Emoji & Graphemes
Tile symbols can be multi-codepoint grapheme clusters (emoji with skin-tone modifiers, ZWJ families, or digraph tiles). TileTangle stores symbols as grapheme clusters end-to-end: dictionaries, move validation, scoring, and persistence all work at that granularity.
Defining emoji tiles
{
"tileset": {
"tile_kinds": [
{"id": "ASTRONAUT", "symbol": "👩🚀", "score": 6},
{"id": "SATELLITE", "symbol": "🛰️", "score": 5},
{"id": "STAR", "symbol": "⭐", "score": 4},
{"id": "GRIN", "symbol": "😀", "score": 1},
{"id": "BLANK", "symbol": "?", "score": 0, "is_blank": true}
]
},
"tile_counts": {"ASTRONAUT": 1, "SATELLITE": 1, "STAR": 4, "GRIN": 4, "BLANK": 2}
}
Every place the engine surfaces tiles (racks, boards, snapshots) preserves the grapheme string. Stacks support mixtures of emoji and Latin letters without extra work.
Dictionaries & normalization
Words are normalized before storage. The default pipeline uses NFC normalization and grapheme
tokenization, which already handles emoji sequences correctly. To customise behaviour (e.g. switch to
NFKC or inject a custom tokenizer), construct dictionaries with DictionaryOptions in Rust and then
share the serialized artifact (FST, DAWG, GADDAG) with other bindings.
use std::sync::Arc;
use unicode_segmentation::UnicodeSegmentation;
use tiletangle_engine::{DictionaryOptions, FstDictionary, Tokenizer, TokenizerRef, NormalizationMode};
struct QuTokenizer;
impl Tokenizer for QuTokenizer {
fn segment<'a>(&self, text: &'a str) -> Vec<String> {
text.graphemes(true).collect()
}
}
let opts = DictionaryOptions {
case_fold: true,
norm: NormalizationMode::NFKC,
tokenizer: TokenizerRef::new(Arc::new(QuTokenizer)),
min_len: None,
max_len: None,
};
let dict = FstDictionary::from_words_opts(vec!["👩🚀⭐".into(), "שלום".into()], opts);
WASM bindings provide helper functions (set_dictionary_from_text_engine, set_dictionary_from_fst_bytes)

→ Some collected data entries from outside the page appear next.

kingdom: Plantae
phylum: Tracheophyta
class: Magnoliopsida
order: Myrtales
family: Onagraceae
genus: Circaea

that apply NFC normalization and optional case-folding. For stricter requirements, prebuild an FST/DAWG
with the options above and feed the compiled bytes to the binding API.
Blanks and marks
When a blank is committed, the engine stores the chosen output string in Tile.mark. Rust and WASM
bindings accept an optional mark field inside the placement JSON; the value is preserved inside
snapshots and replays. Python, C#, and Godot bindings currently commit blanks with an empty mark; add
marks by replaying the move through the Rust API when you need to persist the chosen glyph.
await play_move(game, JSON.stringify([
{ x: 7, y: 7, kind_id: 'BLANK', mark: '🛰️' },
{ x: 8, y: 7, kind_id: 'ASTRONAUT' }
]));
Regression coverage
- Emoji placements round-trip through snapshots (
snapshot_state_json) and replays on every binding. - Tests cover Hebrew (
שלום) and Arabic (سلام) words to ensure grapheme segmentation aligns with right-to-left reading direction. - Custom tokenizer tests confirm DAWG/GADDAG traversal respects multi-codepoint tokens.
Python example
examples/python/emoji_demo.py demonstrates creating an emoji tileset, loading a NFC-normalized
dictionary, and placing moves through the PyO3 binding.